**SUPPLIED DATA**

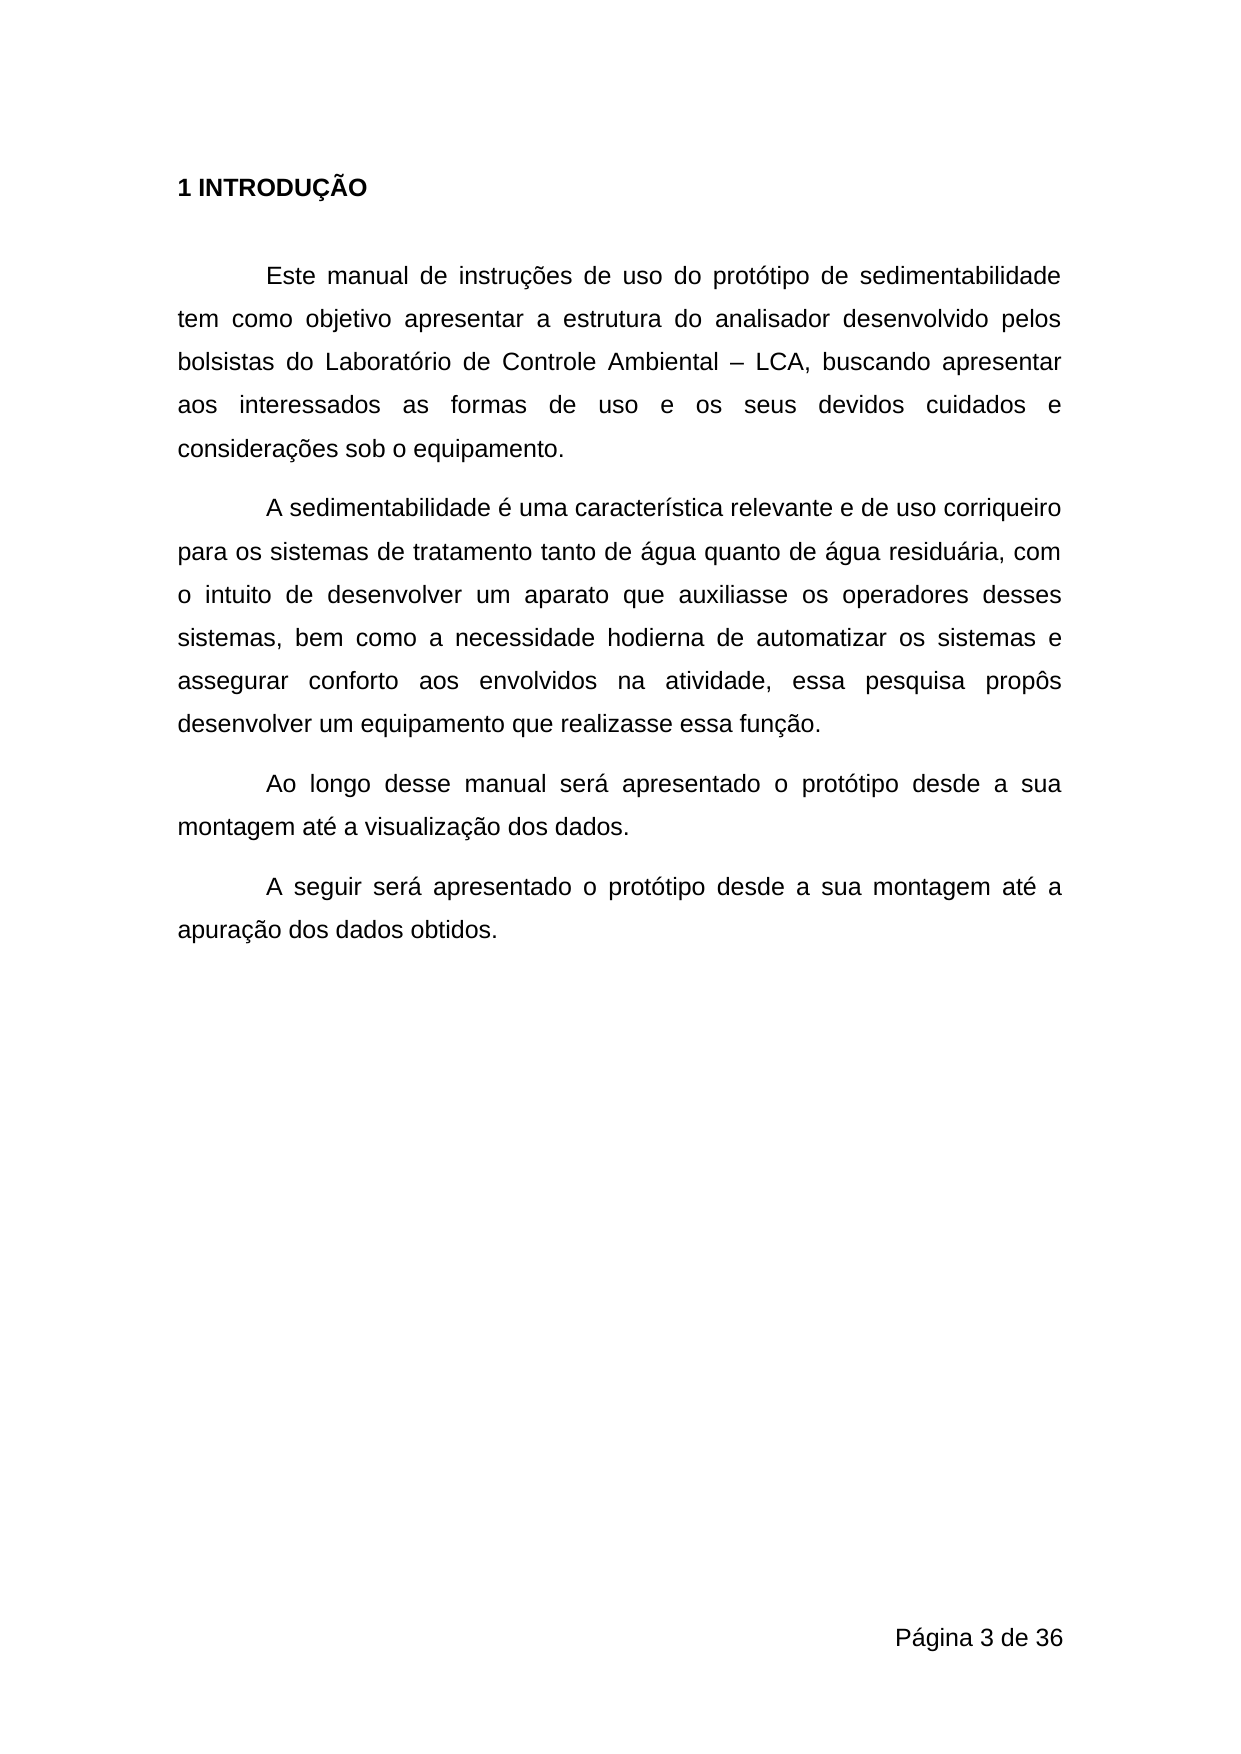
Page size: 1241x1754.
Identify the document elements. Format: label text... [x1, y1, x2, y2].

text Este manual de instruções de uso do protótipo de sedimentabilidade tem como objetivo apresentar a estrutura do analisador desenvolvido pelos bolsistas do Laboratório de Controle Ambiental – LCA, buscando apresentar aos interessados as formas de uso e os seus devidos cuidados e considerações sob o equipamento. [177, 261, 1063, 462]
text A seguir será apresentado o protótipo desde a sua montagem até a apuração dos dados obtidos. [177, 872, 1063, 944]
text Ao longo desse manual será apresentado o protótipo desde a sua montagem até a visualização dos dados. [177, 769, 1063, 841]
subtitle 1 INTRODUÇÃO [177, 173, 1063, 201]
text A sedimentabilidade é uma característica relevante e de uso corriqueiro para os sistemas de tratamento tanto de água quanto de água residuária, com o intuito de desenvolver um aparato que auxiliasse os operadores desses sistemas, bem como a necessidade hodierna de automatizar os sistemas e assegurar conforto aos envolvidos na atividade, essa pesquisa propôs desenvolver um equipamento que realizasse essa função. [177, 493, 1063, 738]
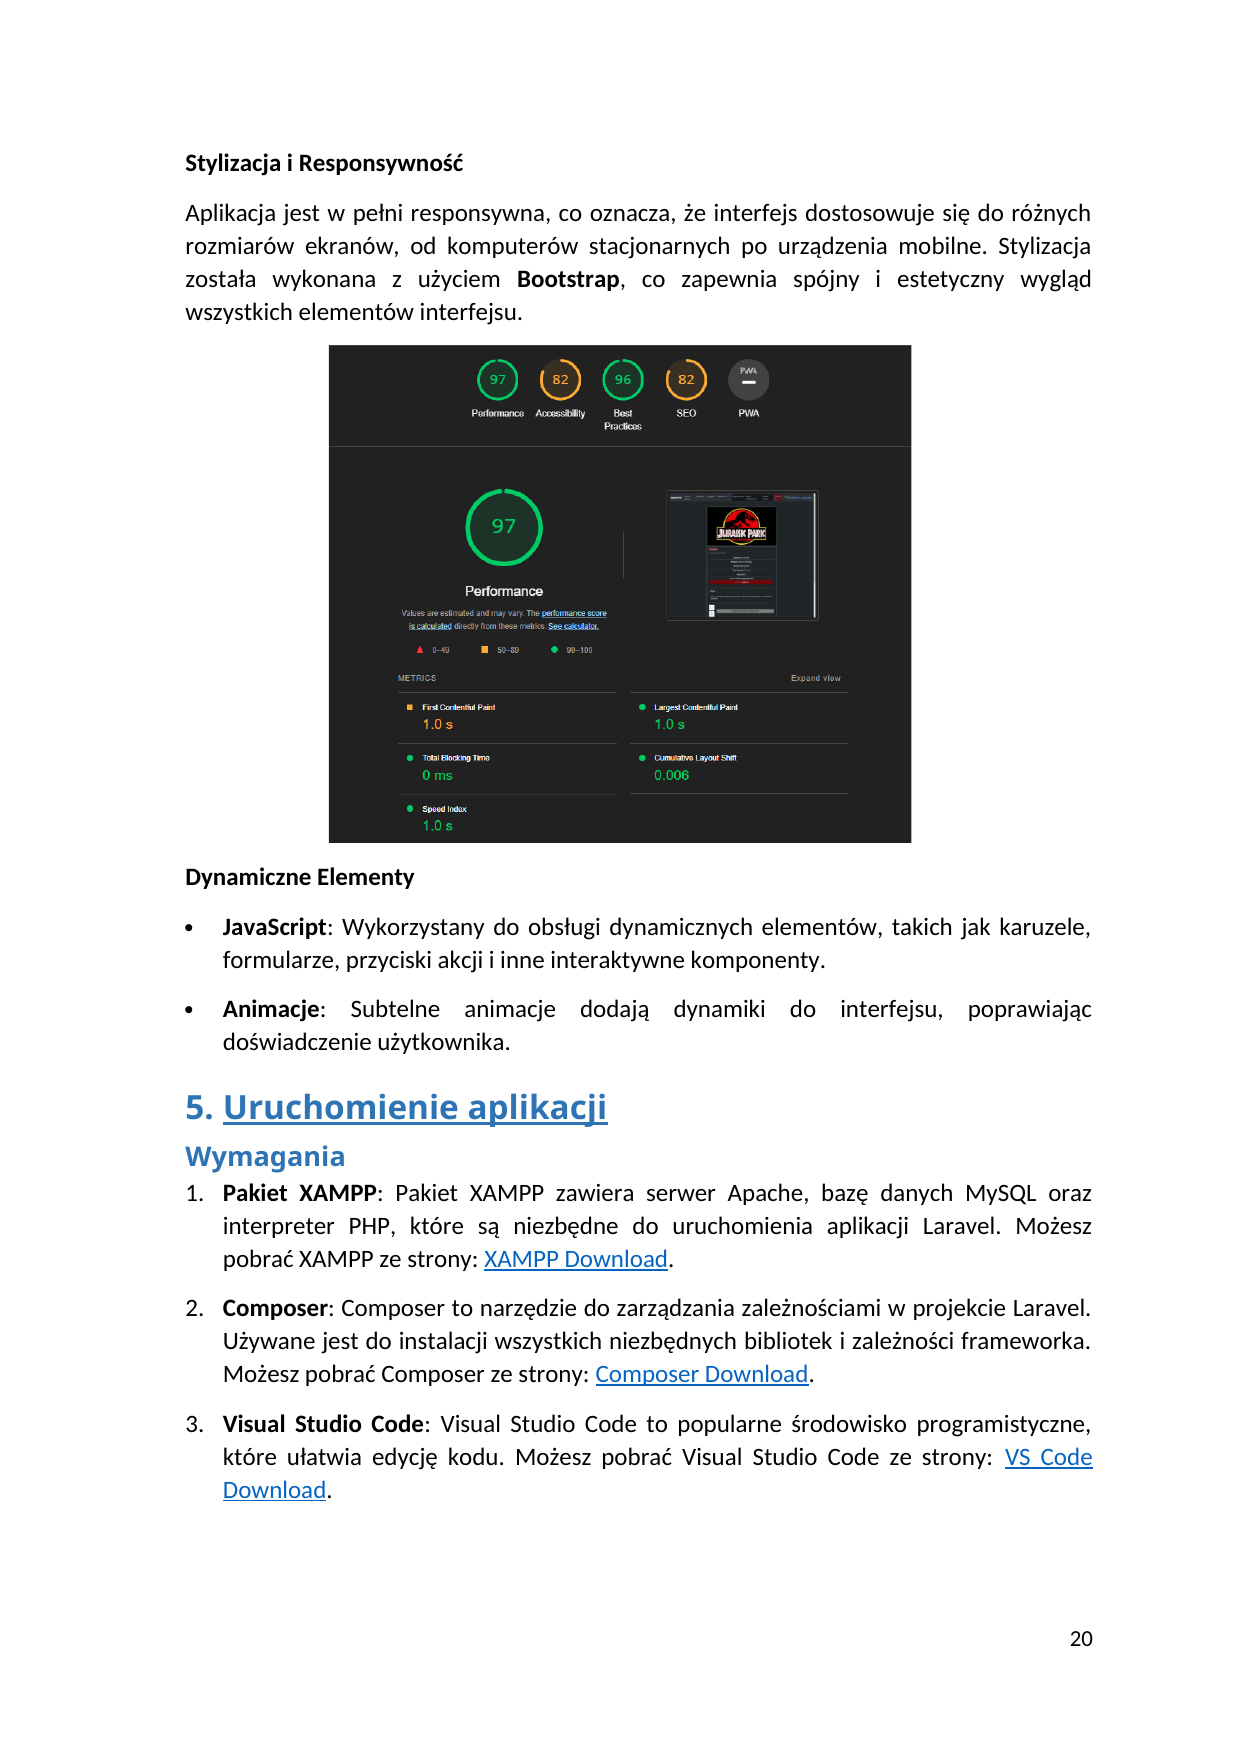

**BRIEF**
Every line that contains the string "montagem" should be copied from the entries.

**COMPLETED TASK**
text A seguir será apresentado o protótipo desde a sua montagem até a apuração dos dados obtidos. [177, 872, 1063, 944]
text Ao longo desse manual será apresentado o protótipo desde a sua montagem até a visualização dos dados. [177, 769, 1063, 841]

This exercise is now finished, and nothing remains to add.